Now that the dust has settled, was RTFM (Reading the Effing Manual) a good thing? Did it ever help you out? LLMs have rendered RTFM moot and there's a new generation of "programmers" who won't RTFM, ever. Do you think they'll be worse programmers?
>>107684288>effing
>>107684288Reading the manual is still required if you want to understand the code your LLM generated.
>>107684288You still have to read the fucking manual if you want to properly understand something, assuming the fucking manual is good instead of being just code in English like the python docs or cpp reference. For example the .NET docs will beat an LLM at explaining .NET concepts but I wouldn’t even think about reading the python docs, just ask Claude. RTFM came from a time where software was generally quite well documented anyway.

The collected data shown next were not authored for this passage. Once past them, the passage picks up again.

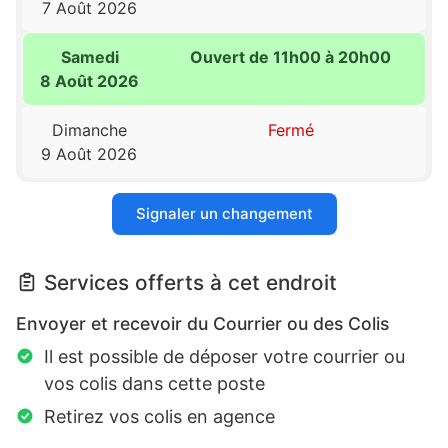
7 Août 2026
Samedi
Ouvert de 11h00 à 20h00
8 Août 2026
Dimanche
Fermé
9 Août 2026
Signaler un changement
Services offerts à cet endroit
Envoyer et recevoir du Courrier ou des Colis
Il est possible de déposer votre courrier ou
vos colis dans cette poste
Retirez vos colis en agence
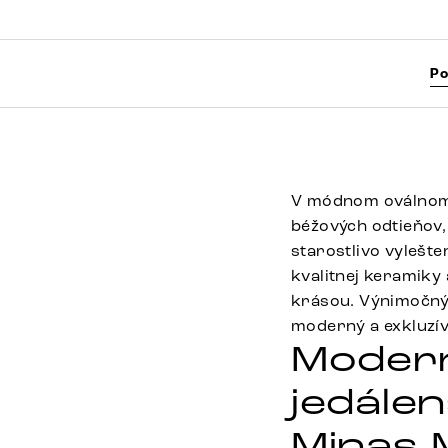
Po
V módnom oválnom t
béžových odtieňov,
starostlivo vylešt
kvalitnej keramiky
krásou. Výnimočný
moderný a exkluzí
Modern
jedále
Minas 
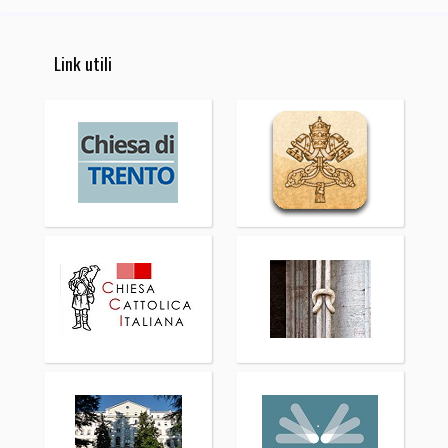
Link utili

It stopped being relevant about a decade ago when code became features first docs optional.
Moot is a name, you very sorely have not actually the tools to render.Keeping reading manuals, you have a path
>>107684375Holy Brownoid ESL, Batman!
>>107684525Not in your understanding and not of a universe your capacity could devise
>>107684348why would you need to understand the code? newer LLMs can create code consistently frok good plans - which you can understand without docs
>>107684288Reading documentation has always helped and is a good thing so long as the documentation was well written. There were some API docs that were pretty much useless and I had to experiment before writing my own much more worthwhile documentation.LLMs lie frequently because being correct is not part of their training, and the new generation of "programmers" are already demonstrably worse since my entire workload has shifted to cleaning up their irreparable messes. Just as bad as, if not worse than jeet code.